[Task to complete]: Repeat every line of text in the records below word for word, and leave the pictures out of your answer.
[START Dataset excerpts]
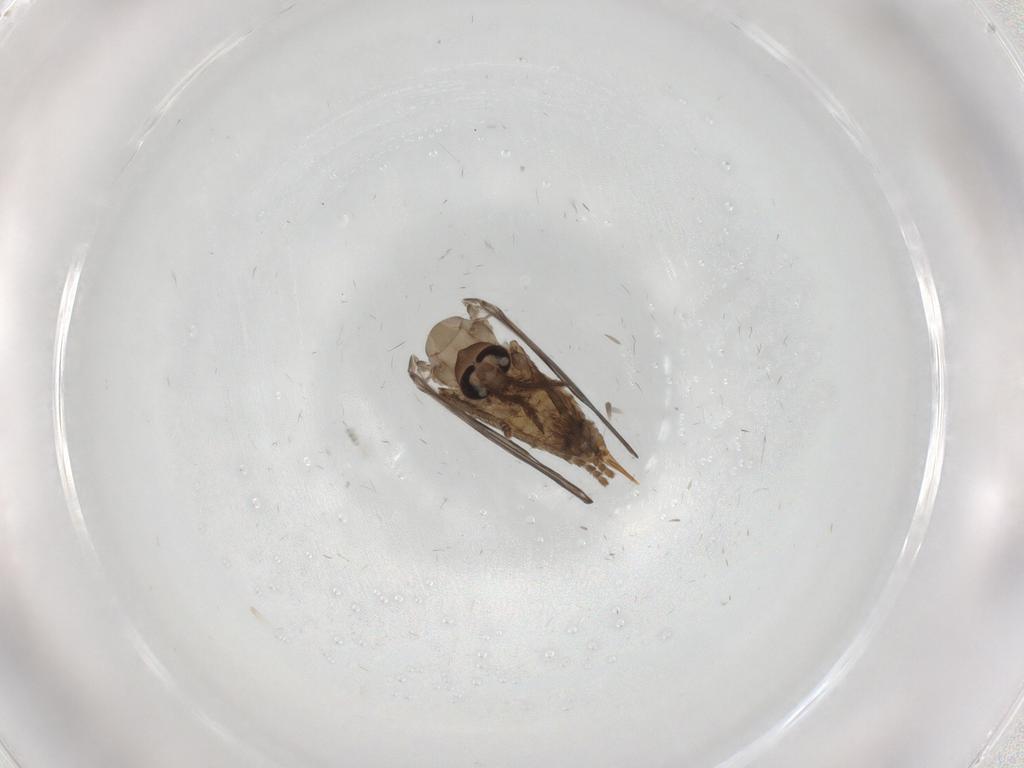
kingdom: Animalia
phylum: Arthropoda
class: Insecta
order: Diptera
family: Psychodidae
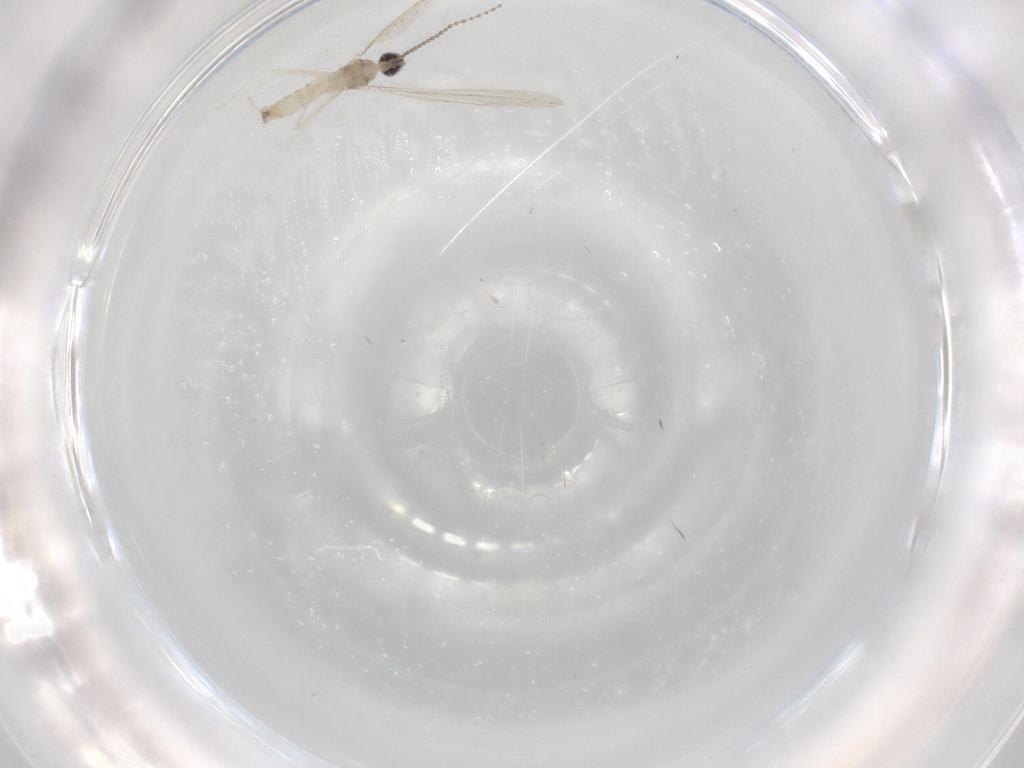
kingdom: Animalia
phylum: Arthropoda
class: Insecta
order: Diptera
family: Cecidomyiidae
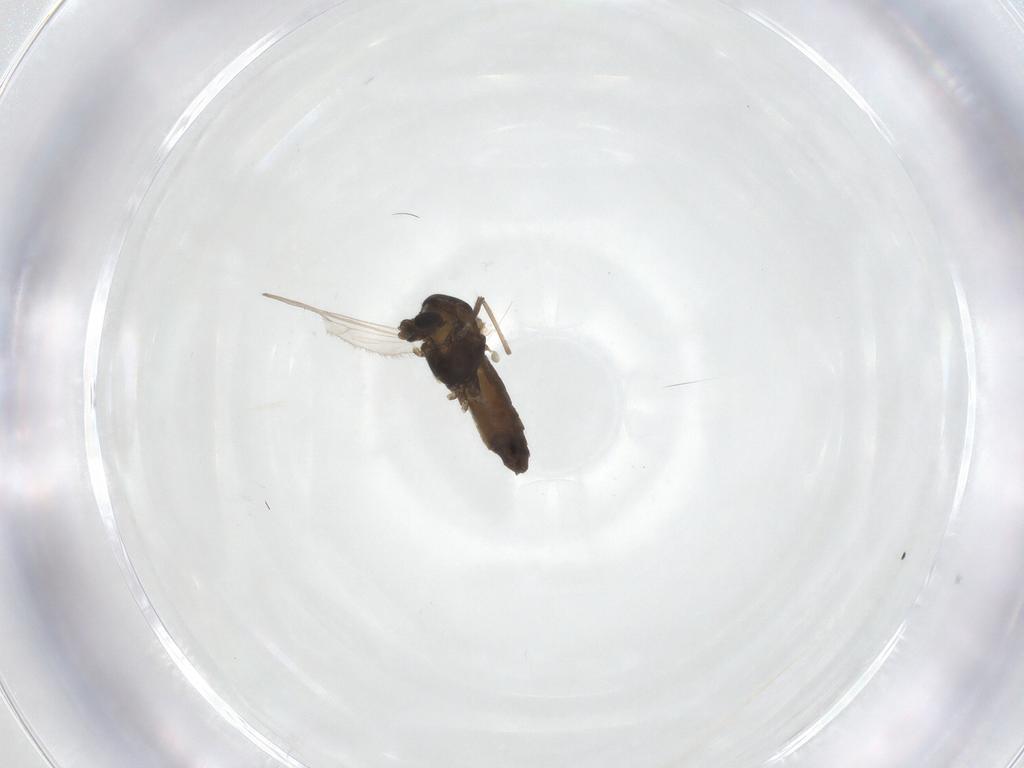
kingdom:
[END Dataset excerpts]
[Output]:
kingdom: Animalia
phylum: Arthropoda
class: Insecta
order: Diptera
family: Psychodidae
kingdom: Animalia
phylum: Arthropoda
class: Insecta
order: Diptera
family: Cecidomyiidae
kingdom:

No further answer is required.